- _Texte à examiner_
==*==

MAROC
16/05/2018 16h:52 CET

L'enquête sur Tariq Ramadan s'étend à trois autres pays selon le JDD

La brigade criminelle a été saisie pour cette affaire.

MEHDI FEDOUACH via Getty Images

JUSTICE - Du nouveau dans l’affaire Tariq Ramadan. Selon le JDD, la brigade criminelle a été choisie par les juges d’instruction pour prendre en charge le dossier, jusque-là traité par le 2e district de la police judiciaire à Paris. Une décision prise “en raison de l’importance des investigations” à mener, notamment à l’étranger, précise le média français.

Trois commissions rogatoires ont par ailleurs été délivrées par les juges d’instruction en Suisse, en Belgique et en Grande-Bretagne,indique encore le JDD, afin d’élargir l’enquête sur les accusations de viols et agressions sexuelles portées contre le théologien suisse.

La commission rogatoire est une mission déléguée par un juge d’instruction à une autre autorité judiciaire, qui peut être étrangère, et permet à cette dernière d’instruire et chercher des preuves dans une affaire.

“Entraide internationale”

L’islamologue de 55 ans, derrière les barreaux depuis février, est poursuivi par trois plaignantes en France et une en Suisse. “Grâce à l’entraide internationale, les auditions devraient être menées en coordination entre la Suisse et la France”, annonçait le média suisse RTS la semaine dernière. “Les avocats et procureur genevois pourraient ainsi se déplacer à Paris pour interroger Tariq Ramadan, toujours incarcéré dans la prison de Fresnes” depuis son transfert de la prison de Fleury-Mérogis.

==*==

- _Consigne 1_
Selon l'article sur l'enquête visant Tariq Ramadan, dans quelle prison celui-ci est-il incarcéré ?
- _Consigne 2_
Résumez en deux phrases l'article sur l'enquête visant Tariq Ramadan.
- _Consigne 3_
Poursuivez l'article sur l'enquête visant Tariq Ramadan à partir de sa dernière phrase.
Ces lignes n'ont aucun rapport avec l'article sur l'enquête visant Tariq Ramadan.

[Éléments enregistrés du jeu de données]
==*==

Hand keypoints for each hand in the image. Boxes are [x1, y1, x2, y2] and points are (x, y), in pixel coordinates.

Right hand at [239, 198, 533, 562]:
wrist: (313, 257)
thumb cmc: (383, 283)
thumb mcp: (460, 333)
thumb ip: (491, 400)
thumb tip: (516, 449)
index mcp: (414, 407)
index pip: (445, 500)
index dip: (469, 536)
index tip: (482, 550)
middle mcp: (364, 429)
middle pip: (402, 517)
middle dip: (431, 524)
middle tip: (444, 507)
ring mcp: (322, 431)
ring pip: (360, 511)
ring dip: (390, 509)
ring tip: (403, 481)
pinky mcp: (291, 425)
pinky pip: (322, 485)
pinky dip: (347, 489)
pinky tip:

==*==

- _Réponse 1_
À la prison de Fresnes.

- _Réponse 2_
Selon le JDD, les juges d'instruction ont confié le dossier Tariq Ramadan à la brigade criminelle et délivré trois commissions rogatoires en Suisse, en Belgique et en Grande-Bretagne pour élargir l'enquête sur les accusations de viols et d'agressions sexuelles. Incarcéré depuis février, l'islamologue de 55 ans est poursuivi par trois plaignantes en France et une en Suisse, et des auditions coordonnées entre la Suisse et la France sont prévues.

- _Réponse 3_
Par ailleurs, les plaignantes françaises pourraient également être interrogées par les juges suisses, de même que les femmes “qui ont témoigné d’abus de la part de l’ancien professeur de français alors qu’il enseignait au Collège de Saussure à Genève”, souligne le média suisse. Ces derniers faits, qui se seraient déroulés dans les années 80, sont néanmoins prescrits.

Professeur d’études islamiques contemporaines à l’université d’Oxford en Grande-Bretagne, il avait été mis en congé de cet établissement en novembre dernier suite aux accusations dont il fait l’objet. Une plaignante belge d’origine marocaine affirme par ailleurs avoir accepté de se taire au sujet d’une relation extraconjugale qu’elle aurait entretenue avec Tariq Ramadan moyennant 27.000 euros de la part du théologien. Un accord conclu devant la justice belge en 2015.

Audition le 5 juin

Le 22 mai, la chambre d’instruction doit se prononcer sur l’appel déposé par l’avocat de Tariq Ramadan au sujet du rejet de sa demande de mise en liberté à cause de son état de santé. L’islamologue, atteint d’une sclérose en plaques, s’était vu refuser début mai sa demande de sortie de prison. Tariq Ramadan, qui nie tous les faits dont il est accusé, doit être entendu le 5 juin.